Email-email itu diperintahkan untuk dirilis setelah adanya permohonan dari publik. 

Dalam sebuah email, penasihat keamanan dalam negeri Pence menyampaikan informasi lanjutan dari Biro Investigasi Federal (FBI) mengenai penangkapan beberapa pria atas kasus terkait terorisme. 

Sejumlah pakar khawatir konten dalam email pribadi Pence rentan diretas. Terlebih, tingkat keamanan akun personal seperti milik Pence lebih lemah dari pejabat tinggi lainnya. 

Musim panas tahun lalu, akun personal Pence dibobol peretas atau hacker. 

Kantor Pence di Washington mengeluarkan pernyataan tertulis: "Seperti gubernur-gubernur sebelumnya, Mike Pence memiliki akun email negara dan pribadi. Sebagai gubernur, Pence mengikuti hukum Indiana terkait penggunaan email. Email pemerintah dan personal didokumentasikan oleh negara bagian sesuai aturan Indiana."

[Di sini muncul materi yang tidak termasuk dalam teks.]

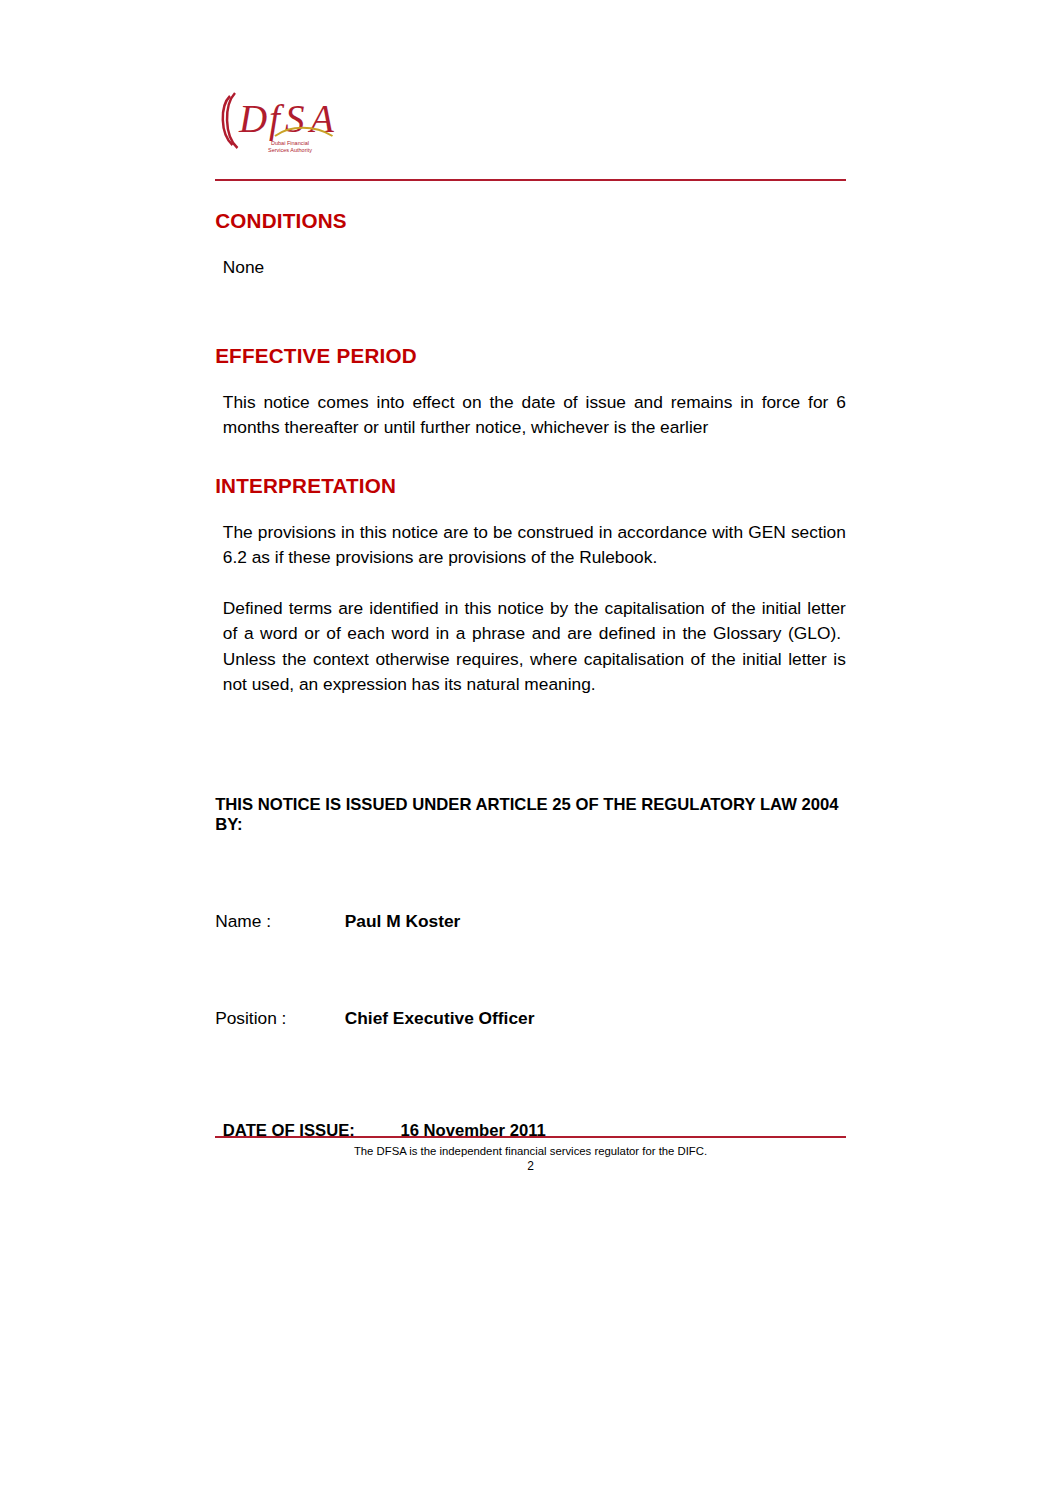D f S A Dubai Financial Services Authority
CONDITIONS
None
EFFECTIVE PERIOD
This notice comes into effect on the date of issue and remains in force for 6 months thereafter or until further notice, whichever is the earlier
INTERPRETATION
The provisions in this notice are to be construed in accordance with GEN section 6.2 as if these provisions are provisions of the Rulebook.
Defined terms are identified in this notice by the capitalisation of the initial letter of a word or of each word in a phrase and are defined in the Glossary (GLO). Unless the context otherwise requires, where capitalisation of the initial letter is not used, an expression has its natural meaning.
THIS NOTICE IS ISSUED UNDER ARTICLE 25 OF THE REGULATORY LAW 2004 BY:
Name : Paul M Koster
Position : Chief Executive Officer
DATE OF ISSUE: 16 November 2011
The DFSA is the independent financial services regulator for the DIFC.
2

Gubernur Indiana Eric Holcomb merilis lebih dari 30 halaman dari email pribadi AOL milik Pence. Namun ia menolak merilis sejumlah email karena kontennya dianggap rahasia dan terlalu sensitif untuk publik.

Skandal email pribadi menghantam Hillary Clinton semasa kampanye pemilihan umum presiden AS. Mantan Menteri Luar Negeri AS itu menilai skandal email adalah salah satu faktor yang membuatnya kalah dari Donald Trump.